Машина, взвыв покрышками, задом рванула из переулка. Максимов заставил себя не смотреть на застывшую в свете фар фигурку. Круто вывернул руль, — ударил по тормозам, развернулся на месте. Фигурка исчезла, картинка в лобовом стекле в секунду сменилась, теперь прямо перед бампером плясали огни Садового кольца.
Максимов не удержался, бросил взгляд в зеркало заднего вида. Ничего, только черный провал переулка.
«Мы в расчете, Диана-охотница, жизнь за жизнь. Дальше каждый за себя».
Ударил по педали газа, вклинился в поток машин. Облизнул губы. Вкус острый, соленый. Вкус смертельной опасности и трудной победы.
Тащить за собой наружку по старой Москве практически бесполезно, они здесь знают каждую подворотню. Белов это знал, но все равно блуждал по тихим переулкам, уже без всякой цели, просто гулял. Поймал себя на мысли, что давно забыл уже, как это делается.
Быстро смеркалось, и на душе становилось тихо и грустно.

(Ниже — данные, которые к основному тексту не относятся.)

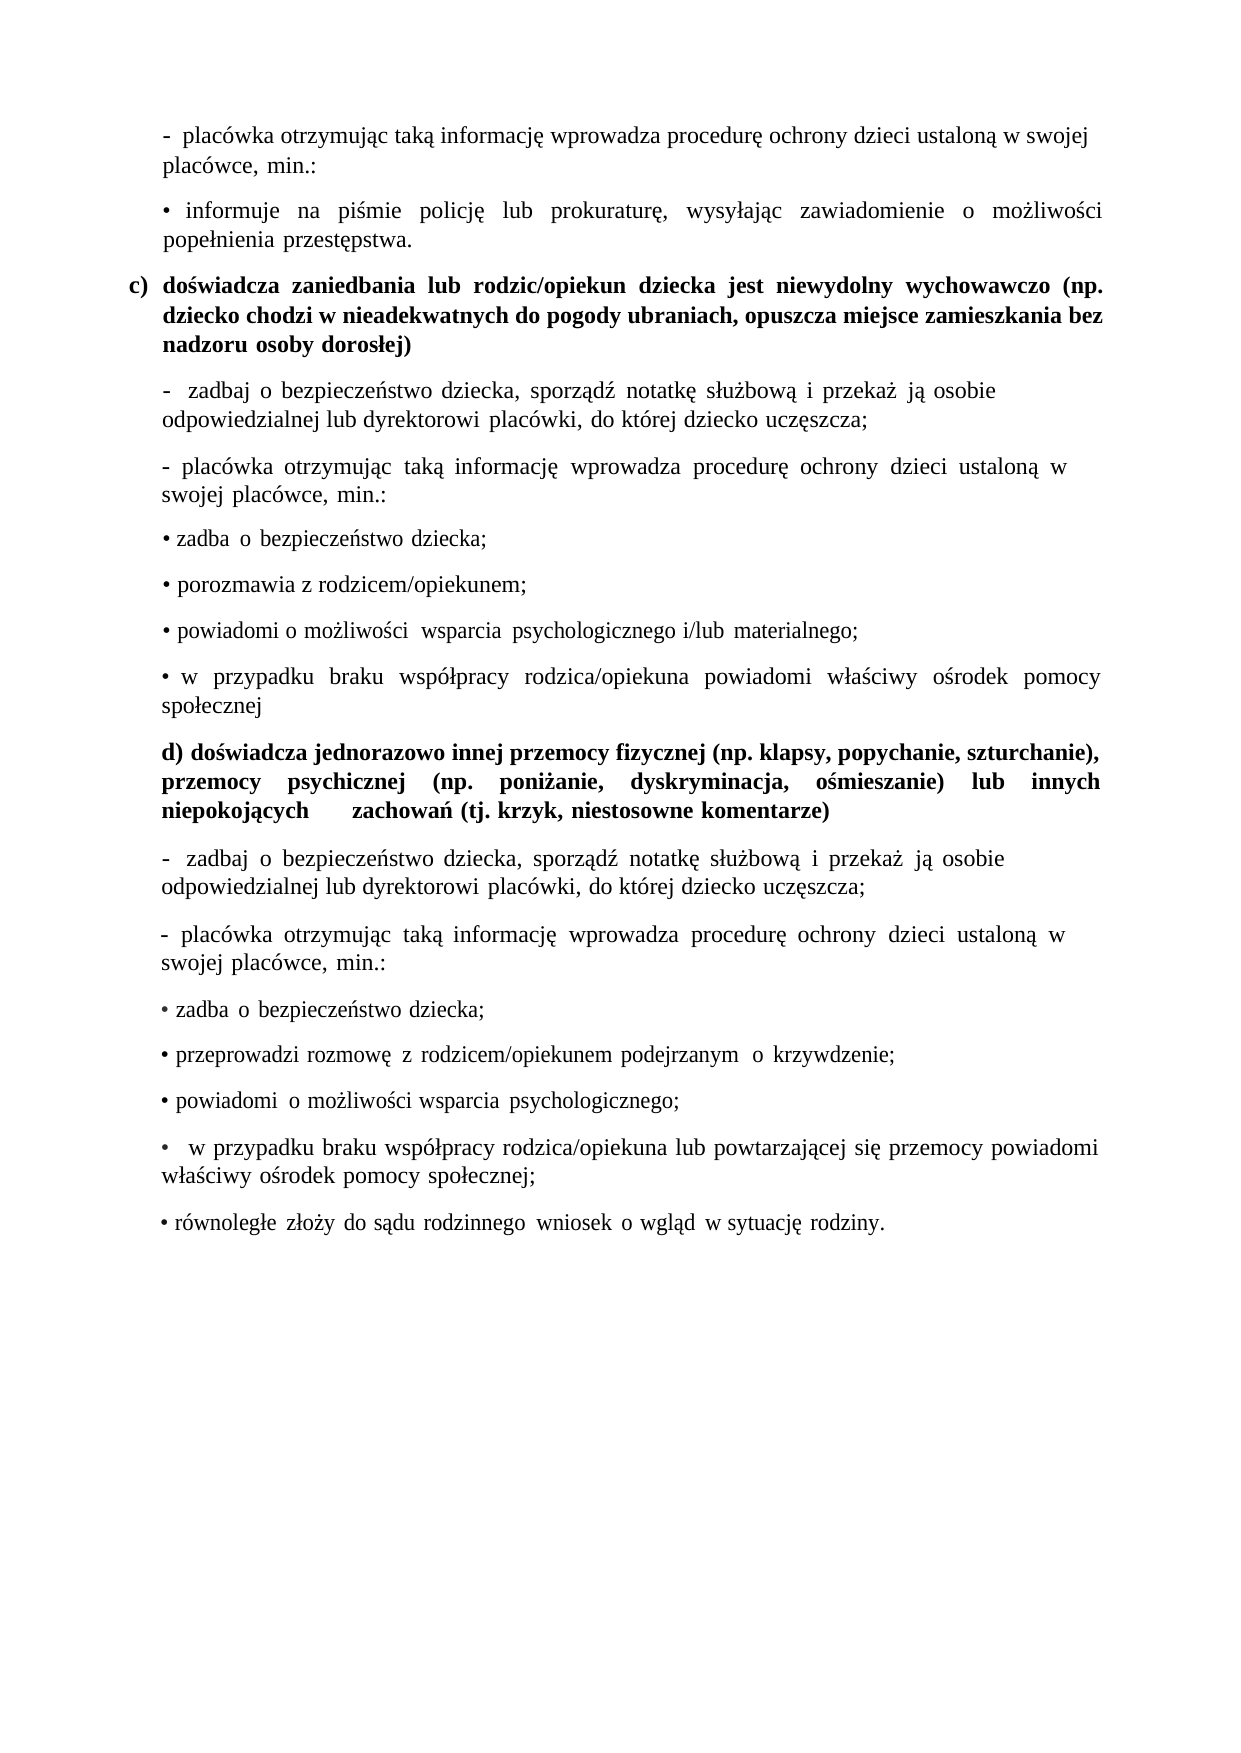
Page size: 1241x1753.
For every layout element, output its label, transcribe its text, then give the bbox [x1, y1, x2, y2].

«Старость — это вечер долгого дня», — вспомнил он прочитанную давным-давно строчку. По молодости лет не придал ей значения, только отметил законченность формулировки. А сейчас вдруг осознал, как же точно сказано: угасание, воспоминания, умиротворение. Было многое, больше суеты и бестолковщины, хотелось одного, а делалось совсем другое, мечтал стать самим собой, а получился чьим-то знакомым, соседом по кабинету, отцом взрослых детей, мужем женщины, которой привык верить, но так и не узнал до конца. И наступил вечер, и ты понимаешь, что сделанного не изменить, потраченного не вернуть, и с осознанием этого приходит покой. Сумерки, мягкий свет лампы. Щелкни выключателем, и наступит ночь, забвение. Правильно поступают те, кто молится перед сном в конце долгого дня.